Cooking the Books 1 – Rating the Bank Rate
The Bank Rate has gone up to 3 percent. What does it mean? As the rate which the Bank of England charges or pays the high street banks, it affects the rate that these charge or pay their customers. Those who borrow from them will have to pay more and those who save with them will be paid more on their savings (the first much more quickly than the second).
The Bank of England makes a wider claim. According to its website, this is ‘how changes in Bank Rate affect the economy’:
‘A change in Bank Rate affects how much people spend. And how much people spend overall influences how much things cost. So if we change Bank Rate we can influence prices and inflation. We aim to keep inflation at 2% – this is the target set by the Government (…) Overall, we know that if we lower interest rates, this tends to increase spending and if we raise rates this tends to reduce spending’ (BoE as at 7 November 2022 – bit.ly/2ONYcJ1).
The theory is then that if the Bank Rate goes up, people will spend less; a higher interest rate means that those trapped into a mortgage have to pay more to their bank or building society and so have less to spend on other things, the same goes for credit cards; and, since the interest paid on savings goes up, people are attracted to save more and so have less to spend. The overall result will be less spending on consumer goods and services, which is expected to reduce the rate at which their price goes up.
But does it work? Could it work? By ‘inflation’ they mean a rise in the consumer prices index which is a measure of how the prices of a typical basket of goods and services bought by a typical consumer change. So, the claim is that a change in the rate of interest can change the way the economy works by increasing or decreasing the overall amount people spend on buying consumer goods and services.
This might make some sense if the purpose of capitalist production was simply to meet the paying demand of consumers, but it isn’t. It’s to make and accumulate profits to be re-invested as more capital. What drives the economy is what businesses invest, not what consumers spend. This primarily depends on the rate of profit rather than the rate of interest, and that is not something that the Bank of England can affect. Small businesses, dependent on modest bank loans, may be influenced by a change in the Bank Rate in the same sort of way that consumers are supposed to be, but Big Business is typically not.
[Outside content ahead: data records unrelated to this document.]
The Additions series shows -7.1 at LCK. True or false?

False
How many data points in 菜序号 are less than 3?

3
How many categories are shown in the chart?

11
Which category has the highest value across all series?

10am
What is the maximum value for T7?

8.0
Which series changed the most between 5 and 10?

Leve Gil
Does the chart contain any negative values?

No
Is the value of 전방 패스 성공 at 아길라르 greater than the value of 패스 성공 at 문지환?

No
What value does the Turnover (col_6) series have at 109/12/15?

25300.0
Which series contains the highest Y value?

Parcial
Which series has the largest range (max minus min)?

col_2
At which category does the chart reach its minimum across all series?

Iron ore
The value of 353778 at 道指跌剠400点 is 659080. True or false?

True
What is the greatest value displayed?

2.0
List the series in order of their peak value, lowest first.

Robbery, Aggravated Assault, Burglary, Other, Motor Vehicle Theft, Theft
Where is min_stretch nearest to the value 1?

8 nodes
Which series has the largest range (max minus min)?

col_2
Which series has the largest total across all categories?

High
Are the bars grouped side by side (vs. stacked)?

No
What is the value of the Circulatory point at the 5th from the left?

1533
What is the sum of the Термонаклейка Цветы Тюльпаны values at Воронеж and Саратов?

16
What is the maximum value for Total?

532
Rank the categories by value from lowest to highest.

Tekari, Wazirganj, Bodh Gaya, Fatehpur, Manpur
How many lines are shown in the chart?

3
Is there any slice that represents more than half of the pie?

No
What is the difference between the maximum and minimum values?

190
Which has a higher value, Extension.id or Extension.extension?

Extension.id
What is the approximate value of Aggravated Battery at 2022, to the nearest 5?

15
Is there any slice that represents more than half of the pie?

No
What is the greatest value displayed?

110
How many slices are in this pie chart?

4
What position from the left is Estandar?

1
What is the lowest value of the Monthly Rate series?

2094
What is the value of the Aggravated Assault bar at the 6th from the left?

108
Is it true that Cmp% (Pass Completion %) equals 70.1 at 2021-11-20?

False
Big Business is, if anything, more interested in the prices of producer goods, intermediate goods such as materials, parts and energy, used in the production of other goods, which the Bank of England doesn’t even claim to be trying to affect. In fact, the level of consumption is more affected by the level of business investment than it is by the Bank Rate since when business is booming consumption goes up and when there’s a slump it goes down.
Nor doesn there seem to be much evidence that changes in the Bank Rate do have the intended effect on consumption. In his 22 October blog (bit.ly/3TlsuD8) Michael Roberts quotes a study which concludes: ‘It is difficult, however, to find empirical evidence that households do indeed raise or lower consumption by a significant amount when interest rates change.’ But, even if they did, it is difficult to see how this would affect the general price level. The Bank of England could only do that by inflating the basic money supply.